I just hope they don't put a knife to their own testicles (or ovaries for you ladies out there). So we've had Democrats coming out of the WTF? Closet and begin to strongly attack the Bush Administration. Murtha, Reid, Boxer, Biden, etc seemed to have unzipped and discovered their own political balls.
But, it won't last long: The Washington Post today talks about the Democrats being "split over Iraq". Uh, oh. This all sounds too familiar. Democrats not being able to make a solid and precise decision. I wrote a while ago (The Rise of the Democrats), that more Demos need to come out publically and have their point of view known. And that's happened, but they're all saying different things. Why can't they all get together (with their idiot leader Dean) and ask, "So, what's the party's official position here?" They decide on one maybe two major points and then turn around and go on the cable news channels speaking the same language. It's not the freakin' hard, guys.
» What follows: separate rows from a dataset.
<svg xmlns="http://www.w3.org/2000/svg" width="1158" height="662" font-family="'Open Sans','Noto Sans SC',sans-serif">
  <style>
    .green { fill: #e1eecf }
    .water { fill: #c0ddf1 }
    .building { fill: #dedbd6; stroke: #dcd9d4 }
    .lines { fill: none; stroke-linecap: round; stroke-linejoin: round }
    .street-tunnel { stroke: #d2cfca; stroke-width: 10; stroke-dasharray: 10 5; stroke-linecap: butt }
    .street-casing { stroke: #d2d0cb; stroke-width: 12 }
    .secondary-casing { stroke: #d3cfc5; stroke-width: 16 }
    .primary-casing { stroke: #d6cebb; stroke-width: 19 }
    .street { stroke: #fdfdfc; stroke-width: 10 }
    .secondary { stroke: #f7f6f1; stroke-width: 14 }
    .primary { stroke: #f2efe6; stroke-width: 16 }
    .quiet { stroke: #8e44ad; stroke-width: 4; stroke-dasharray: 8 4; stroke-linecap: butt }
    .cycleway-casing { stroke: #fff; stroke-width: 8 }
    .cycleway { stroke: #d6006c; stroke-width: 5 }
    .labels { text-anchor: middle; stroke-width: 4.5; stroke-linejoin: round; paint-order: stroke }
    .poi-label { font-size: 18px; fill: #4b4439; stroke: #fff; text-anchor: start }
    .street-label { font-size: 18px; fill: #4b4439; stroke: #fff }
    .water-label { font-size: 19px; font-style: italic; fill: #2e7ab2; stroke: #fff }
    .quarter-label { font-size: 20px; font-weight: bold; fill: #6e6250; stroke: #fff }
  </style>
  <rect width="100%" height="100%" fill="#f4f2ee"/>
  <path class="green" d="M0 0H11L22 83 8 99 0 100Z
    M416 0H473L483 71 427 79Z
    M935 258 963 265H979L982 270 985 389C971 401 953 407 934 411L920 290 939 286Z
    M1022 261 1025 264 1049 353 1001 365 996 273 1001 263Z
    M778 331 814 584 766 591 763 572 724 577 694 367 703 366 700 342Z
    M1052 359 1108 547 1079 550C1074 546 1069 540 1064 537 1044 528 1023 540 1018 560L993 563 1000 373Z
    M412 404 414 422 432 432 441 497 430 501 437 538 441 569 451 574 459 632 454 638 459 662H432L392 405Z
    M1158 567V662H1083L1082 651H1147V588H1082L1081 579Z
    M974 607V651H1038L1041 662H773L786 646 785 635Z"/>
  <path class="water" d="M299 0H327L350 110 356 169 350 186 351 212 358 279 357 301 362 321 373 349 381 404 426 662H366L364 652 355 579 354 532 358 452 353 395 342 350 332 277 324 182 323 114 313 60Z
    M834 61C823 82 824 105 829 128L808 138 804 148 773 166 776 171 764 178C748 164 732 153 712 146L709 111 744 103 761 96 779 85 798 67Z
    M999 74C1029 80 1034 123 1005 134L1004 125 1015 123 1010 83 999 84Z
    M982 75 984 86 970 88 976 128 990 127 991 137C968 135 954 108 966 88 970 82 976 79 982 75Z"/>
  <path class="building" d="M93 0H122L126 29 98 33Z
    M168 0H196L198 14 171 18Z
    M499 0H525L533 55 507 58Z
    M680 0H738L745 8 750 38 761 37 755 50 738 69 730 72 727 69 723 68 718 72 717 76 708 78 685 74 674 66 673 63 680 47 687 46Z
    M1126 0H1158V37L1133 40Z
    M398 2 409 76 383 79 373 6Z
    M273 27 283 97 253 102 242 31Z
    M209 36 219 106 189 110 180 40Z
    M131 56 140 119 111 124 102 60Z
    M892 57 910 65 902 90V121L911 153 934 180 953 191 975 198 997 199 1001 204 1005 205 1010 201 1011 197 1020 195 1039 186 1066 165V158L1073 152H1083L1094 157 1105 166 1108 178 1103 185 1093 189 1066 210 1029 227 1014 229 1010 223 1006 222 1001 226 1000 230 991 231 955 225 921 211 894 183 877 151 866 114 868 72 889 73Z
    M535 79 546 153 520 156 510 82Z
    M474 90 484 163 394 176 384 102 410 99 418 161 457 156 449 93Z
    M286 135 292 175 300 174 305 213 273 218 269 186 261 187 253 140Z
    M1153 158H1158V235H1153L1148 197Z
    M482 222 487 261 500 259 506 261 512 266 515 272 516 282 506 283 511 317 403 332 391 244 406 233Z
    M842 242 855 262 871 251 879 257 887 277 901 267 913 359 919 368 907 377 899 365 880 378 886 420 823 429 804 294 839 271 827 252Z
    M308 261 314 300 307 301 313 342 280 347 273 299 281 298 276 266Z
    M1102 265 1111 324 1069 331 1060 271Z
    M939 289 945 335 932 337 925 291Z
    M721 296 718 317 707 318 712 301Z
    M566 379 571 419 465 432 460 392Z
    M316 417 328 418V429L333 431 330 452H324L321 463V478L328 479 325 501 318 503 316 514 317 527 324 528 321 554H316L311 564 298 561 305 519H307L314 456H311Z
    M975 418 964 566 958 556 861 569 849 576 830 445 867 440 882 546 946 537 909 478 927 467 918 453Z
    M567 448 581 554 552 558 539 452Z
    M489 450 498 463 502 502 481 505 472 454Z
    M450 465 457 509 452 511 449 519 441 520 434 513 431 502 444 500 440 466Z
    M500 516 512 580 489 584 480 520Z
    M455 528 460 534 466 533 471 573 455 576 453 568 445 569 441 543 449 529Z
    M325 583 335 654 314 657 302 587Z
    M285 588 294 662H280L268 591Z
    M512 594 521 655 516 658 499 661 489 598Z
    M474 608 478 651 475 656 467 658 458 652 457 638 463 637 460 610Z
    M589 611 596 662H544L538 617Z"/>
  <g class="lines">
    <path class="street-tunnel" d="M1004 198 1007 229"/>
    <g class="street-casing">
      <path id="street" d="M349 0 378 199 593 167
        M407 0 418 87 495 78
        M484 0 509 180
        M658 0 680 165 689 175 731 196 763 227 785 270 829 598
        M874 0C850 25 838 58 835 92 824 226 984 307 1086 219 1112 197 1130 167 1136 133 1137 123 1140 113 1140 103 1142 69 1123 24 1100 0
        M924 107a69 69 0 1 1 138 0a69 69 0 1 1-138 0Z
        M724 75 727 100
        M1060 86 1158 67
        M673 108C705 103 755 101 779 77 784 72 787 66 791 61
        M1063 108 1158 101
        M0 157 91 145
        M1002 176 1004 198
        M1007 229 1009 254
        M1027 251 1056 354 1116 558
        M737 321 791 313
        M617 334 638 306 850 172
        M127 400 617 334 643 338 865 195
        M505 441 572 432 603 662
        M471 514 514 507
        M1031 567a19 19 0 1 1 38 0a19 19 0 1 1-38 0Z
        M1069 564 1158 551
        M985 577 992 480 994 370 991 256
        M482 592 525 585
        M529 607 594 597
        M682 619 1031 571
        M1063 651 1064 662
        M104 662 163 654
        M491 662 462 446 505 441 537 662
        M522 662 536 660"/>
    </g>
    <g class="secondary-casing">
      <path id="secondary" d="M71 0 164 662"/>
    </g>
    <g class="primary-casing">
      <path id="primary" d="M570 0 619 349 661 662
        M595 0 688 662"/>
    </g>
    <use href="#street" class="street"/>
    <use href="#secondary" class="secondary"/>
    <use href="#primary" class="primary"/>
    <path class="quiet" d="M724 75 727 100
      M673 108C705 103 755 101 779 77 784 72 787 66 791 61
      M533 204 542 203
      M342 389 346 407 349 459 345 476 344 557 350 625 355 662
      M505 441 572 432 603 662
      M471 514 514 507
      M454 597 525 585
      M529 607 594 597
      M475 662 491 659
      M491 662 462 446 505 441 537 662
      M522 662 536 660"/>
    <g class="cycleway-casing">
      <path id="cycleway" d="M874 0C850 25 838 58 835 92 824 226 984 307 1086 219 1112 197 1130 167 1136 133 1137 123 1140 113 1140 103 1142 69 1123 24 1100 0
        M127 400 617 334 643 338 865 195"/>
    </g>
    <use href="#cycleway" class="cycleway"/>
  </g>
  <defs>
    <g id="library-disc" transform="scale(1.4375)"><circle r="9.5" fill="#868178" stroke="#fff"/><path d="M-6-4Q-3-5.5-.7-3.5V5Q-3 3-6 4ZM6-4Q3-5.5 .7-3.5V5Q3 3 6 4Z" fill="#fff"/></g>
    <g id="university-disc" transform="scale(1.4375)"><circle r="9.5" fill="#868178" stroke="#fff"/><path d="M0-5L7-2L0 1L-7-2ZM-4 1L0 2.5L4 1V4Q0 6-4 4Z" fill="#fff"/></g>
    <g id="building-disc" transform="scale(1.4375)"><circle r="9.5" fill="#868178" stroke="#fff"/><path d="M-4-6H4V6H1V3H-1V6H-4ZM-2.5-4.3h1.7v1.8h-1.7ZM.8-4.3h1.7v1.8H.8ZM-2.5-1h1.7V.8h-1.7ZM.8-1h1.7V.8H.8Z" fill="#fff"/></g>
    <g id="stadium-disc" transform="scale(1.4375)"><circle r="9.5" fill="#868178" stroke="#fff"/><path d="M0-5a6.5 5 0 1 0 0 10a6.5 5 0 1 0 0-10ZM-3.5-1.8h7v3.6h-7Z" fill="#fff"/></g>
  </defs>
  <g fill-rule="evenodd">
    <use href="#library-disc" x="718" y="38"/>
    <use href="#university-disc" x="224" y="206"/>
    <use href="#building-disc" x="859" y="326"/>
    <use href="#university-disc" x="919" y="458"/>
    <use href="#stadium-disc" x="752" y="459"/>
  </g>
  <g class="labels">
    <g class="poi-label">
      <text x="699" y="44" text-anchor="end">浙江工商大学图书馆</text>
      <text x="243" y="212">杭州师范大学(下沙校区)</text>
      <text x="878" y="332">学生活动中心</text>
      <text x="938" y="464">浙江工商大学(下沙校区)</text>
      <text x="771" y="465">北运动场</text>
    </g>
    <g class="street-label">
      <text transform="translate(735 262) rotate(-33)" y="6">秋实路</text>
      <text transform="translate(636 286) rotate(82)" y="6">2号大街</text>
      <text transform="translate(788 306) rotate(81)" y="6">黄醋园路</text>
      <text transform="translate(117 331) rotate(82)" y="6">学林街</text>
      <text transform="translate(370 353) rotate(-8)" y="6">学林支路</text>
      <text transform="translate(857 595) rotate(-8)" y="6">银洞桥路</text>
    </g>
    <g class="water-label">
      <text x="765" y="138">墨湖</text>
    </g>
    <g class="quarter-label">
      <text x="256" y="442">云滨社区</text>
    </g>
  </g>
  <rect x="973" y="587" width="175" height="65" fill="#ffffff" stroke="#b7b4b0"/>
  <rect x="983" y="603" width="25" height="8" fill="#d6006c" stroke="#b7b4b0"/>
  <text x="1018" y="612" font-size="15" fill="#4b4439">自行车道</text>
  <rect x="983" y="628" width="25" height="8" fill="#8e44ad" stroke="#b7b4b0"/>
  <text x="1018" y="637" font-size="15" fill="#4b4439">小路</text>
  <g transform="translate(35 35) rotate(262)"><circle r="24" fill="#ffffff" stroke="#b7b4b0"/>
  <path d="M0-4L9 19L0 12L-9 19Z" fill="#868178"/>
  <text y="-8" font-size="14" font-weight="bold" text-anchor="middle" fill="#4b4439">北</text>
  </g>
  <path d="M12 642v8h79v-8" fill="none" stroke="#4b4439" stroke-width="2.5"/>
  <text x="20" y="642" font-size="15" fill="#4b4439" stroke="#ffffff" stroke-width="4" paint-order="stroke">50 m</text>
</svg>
Ok, and someone needs to bitch slap this guy:
He's seems nice enough, but he says batshit things like "Everything is going fine in Iraq!". Ok, Joe, first of all, you're wrong. And second of all, that's not the official position of your party, so shut the hell up. Individualism is fine and dandy and having your own opinion is super, but the American Public doesn't give a rat's ass about your nifty insight. They want to see unity on both sides. When one side comes apart (Republicans with Rove, Delay, Libby), they shift away from them. So now the ball is with you, Democrats. Don't make the same mistake. You have been blessed with an undeserved pair of gigantic, dinosauric balls. Stop jerking off.